**What is expected:**
Give again, exactly as written, the lines of the records below from the line with "25: (256, 197, 1.87)" to the line with "81: (431, 169, 1.48)". Both end lines count; pictures do not.

• • • • • • •

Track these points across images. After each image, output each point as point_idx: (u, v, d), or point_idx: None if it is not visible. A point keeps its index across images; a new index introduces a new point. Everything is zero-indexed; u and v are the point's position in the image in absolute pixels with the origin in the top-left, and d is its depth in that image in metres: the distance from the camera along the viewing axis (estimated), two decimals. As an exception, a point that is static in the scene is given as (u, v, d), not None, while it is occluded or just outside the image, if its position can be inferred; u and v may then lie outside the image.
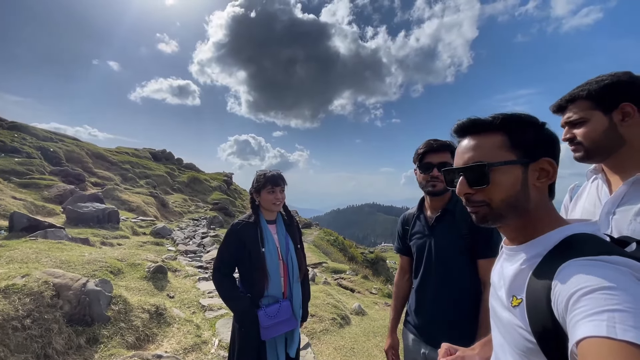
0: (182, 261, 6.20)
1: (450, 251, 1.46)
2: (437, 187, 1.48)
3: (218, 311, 3.78)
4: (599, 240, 0.63)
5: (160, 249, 7.22)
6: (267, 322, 1.71)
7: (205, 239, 8.94)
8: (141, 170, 19.72)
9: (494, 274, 0.84)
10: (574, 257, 0.59)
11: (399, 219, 1.77)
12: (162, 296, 3.95)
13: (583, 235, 0.65)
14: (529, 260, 0.69)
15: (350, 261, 15.30)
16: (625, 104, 0.94)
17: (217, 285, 1.82)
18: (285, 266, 1.84)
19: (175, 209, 15.46)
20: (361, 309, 5.26)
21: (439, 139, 1.51)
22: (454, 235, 1.45)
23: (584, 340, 0.48)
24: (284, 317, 1.77)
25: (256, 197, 1.87)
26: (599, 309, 0.48)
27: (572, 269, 0.57)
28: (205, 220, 13.85)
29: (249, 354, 1.76)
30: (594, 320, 0.48)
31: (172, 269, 5.12)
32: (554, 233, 0.68)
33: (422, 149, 1.51)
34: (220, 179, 26.30)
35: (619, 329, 0.45)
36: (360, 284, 8.55)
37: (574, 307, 0.52)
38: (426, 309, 1.51)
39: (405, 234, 1.69)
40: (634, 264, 0.54)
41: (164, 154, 26.92)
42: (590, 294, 0.51)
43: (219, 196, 22.20)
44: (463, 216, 1.45)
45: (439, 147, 1.48)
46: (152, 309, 3.16)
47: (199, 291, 4.40)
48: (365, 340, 4.05)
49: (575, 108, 1.00)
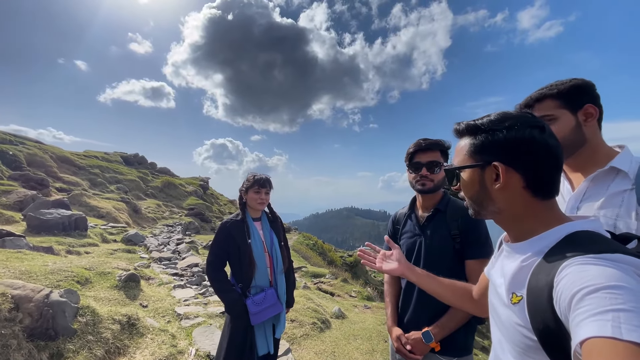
0: (156, 269, 5.95)
1: (439, 251, 1.46)
2: (427, 186, 1.49)
3: (195, 319, 3.63)
4: (601, 237, 0.63)
5: (132, 256, 6.89)
6: (255, 309, 1.90)
7: (181, 245, 8.63)
8: (112, 175, 18.82)
9: (494, 271, 0.84)
10: (576, 254, 0.59)
11: (389, 218, 1.77)
12: (135, 305, 3.75)
13: (585, 232, 0.65)
14: (530, 257, 0.69)
15: (330, 265, 15.28)
16: (589, 105, 1.01)
17: (211, 278, 1.99)
18: (270, 258, 2.05)
19: (148, 215, 14.83)
20: (341, 313, 5.26)
21: (429, 138, 1.53)
22: (444, 234, 1.46)
23: (589, 340, 0.47)
24: (270, 303, 1.96)
25: (244, 195, 2.07)
26: (604, 309, 0.48)
27: (574, 267, 0.57)
28: (181, 227, 13.40)
29: (239, 339, 1.93)
30: (598, 320, 0.47)
31: (145, 277, 4.89)
32: (556, 230, 0.68)
33: (412, 149, 1.53)
34: (196, 184, 25.59)
35: (624, 329, 0.45)
36: (339, 287, 8.54)
37: (577, 306, 0.52)
38: (411, 308, 1.53)
39: (396, 233, 1.68)
40: (636, 261, 0.54)
41: (136, 158, 25.87)
42: (594, 293, 0.50)
43: (195, 201, 21.58)
44: (454, 216, 1.46)
45: (427, 146, 1.50)
46: (124, 319, 2.99)
47: (175, 299, 4.22)
48: (346, 344, 4.04)
49: (544, 106, 1.06)
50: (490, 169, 0.73)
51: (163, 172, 26.83)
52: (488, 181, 0.74)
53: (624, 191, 0.94)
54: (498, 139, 0.72)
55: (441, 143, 1.51)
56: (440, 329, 1.38)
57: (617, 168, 0.97)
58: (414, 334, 1.45)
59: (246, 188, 2.05)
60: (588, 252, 0.58)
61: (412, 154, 1.52)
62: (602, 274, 0.52)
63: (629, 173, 0.95)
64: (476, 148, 0.75)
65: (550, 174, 0.70)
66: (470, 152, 0.76)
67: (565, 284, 0.56)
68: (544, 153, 0.69)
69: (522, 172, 0.70)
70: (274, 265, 2.05)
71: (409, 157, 1.54)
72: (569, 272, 0.57)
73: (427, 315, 1.46)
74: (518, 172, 0.70)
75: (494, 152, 0.72)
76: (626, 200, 0.93)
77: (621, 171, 0.97)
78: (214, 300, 4.34)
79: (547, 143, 0.69)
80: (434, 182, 1.49)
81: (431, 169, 1.48)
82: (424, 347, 1.40)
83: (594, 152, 1.04)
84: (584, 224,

• • • • • • •

**Expected answer:**
25: (256, 197, 1.87)
26: (599, 309, 0.48)
27: (572, 269, 0.57)
28: (205, 220, 13.85)
29: (249, 354, 1.76)
30: (594, 320, 0.48)
31: (172, 269, 5.12)
32: (554, 233, 0.68)
33: (422, 149, 1.51)
34: (220, 179, 26.30)
35: (619, 329, 0.45)
36: (360, 284, 8.55)
37: (574, 307, 0.52)
38: (426, 309, 1.51)
39: (405, 234, 1.69)
40: (634, 264, 0.54)
41: (164, 154, 26.92)
42: (590, 294, 0.51)
43: (219, 196, 22.20)
44: (463, 216, 1.45)
45: (439, 147, 1.48)
46: (152, 309, 3.16)
47: (199, 291, 4.40)
48: (365, 340, 4.05)
49: (575, 108, 1.00)
0: (156, 269, 5.95)
1: (439, 251, 1.46)
2: (427, 186, 1.49)
3: (195, 319, 3.63)
4: (601, 237, 0.63)
5: (132, 256, 6.89)
6: (255, 309, 1.90)
7: (181, 245, 8.63)
8: (112, 175, 18.82)
9: (494, 271, 0.84)
10: (576, 254, 0.59)
11: (389, 218, 1.77)
12: (135, 305, 3.75)
13: (585, 232, 0.65)
14: (530, 257, 0.69)
15: (330, 265, 15.28)
16: (589, 105, 1.01)
17: (211, 278, 1.99)
18: (270, 258, 2.05)
19: (148, 215, 14.83)
20: (341, 313, 5.26)
21: (429, 138, 1.53)
22: (444, 234, 1.46)
23: (589, 340, 0.47)
24: (270, 303, 1.96)
25: (244, 195, 2.07)
26: (604, 309, 0.48)
27: (574, 267, 0.57)
28: (181, 227, 13.40)
29: (239, 339, 1.93)
30: (598, 320, 0.47)
31: (145, 277, 4.89)
32: (556, 230, 0.68)
33: (412, 149, 1.53)
34: (196, 184, 25.59)
35: (624, 329, 0.45)
36: (339, 287, 8.54)
37: (577, 306, 0.52)
38: (411, 308, 1.53)
39: (396, 233, 1.68)
40: (636, 261, 0.54)
41: (136, 158, 25.87)
42: (594, 293, 0.50)
43: (195, 201, 21.58)
44: (454, 216, 1.46)
45: (427, 146, 1.50)
46: (124, 319, 2.99)
47: (175, 299, 4.22)
48: (346, 344, 4.04)
49: (544, 106, 1.06)
50: (490, 169, 0.73)
51: (163, 172, 26.83)
52: (488, 181, 0.74)
53: (624, 191, 0.94)
54: (498, 139, 0.72)
55: (441, 143, 1.51)
56: (440, 329, 1.38)
57: (617, 168, 0.97)
58: (414, 334, 1.45)
59: (246, 188, 2.05)
60: (588, 252, 0.58)
61: (412, 154, 1.52)
62: (602, 274, 0.52)
63: (629, 173, 0.95)
64: (476, 148, 0.75)
65: (550, 174, 0.70)
66: (470, 152, 0.76)
67: (565, 284, 0.56)
68: (544, 153, 0.69)
69: (522, 172, 0.70)
70: (274, 265, 2.05)
71: (409, 157, 1.54)
72: (569, 272, 0.57)
73: (427, 315, 1.46)
74: (518, 172, 0.70)
75: (494, 152, 0.72)
76: (626, 200, 0.93)
77: (621, 171, 0.97)
78: (214, 300, 4.34)
79: (547, 143, 0.69)
80: (434, 182, 1.49)
81: (431, 169, 1.48)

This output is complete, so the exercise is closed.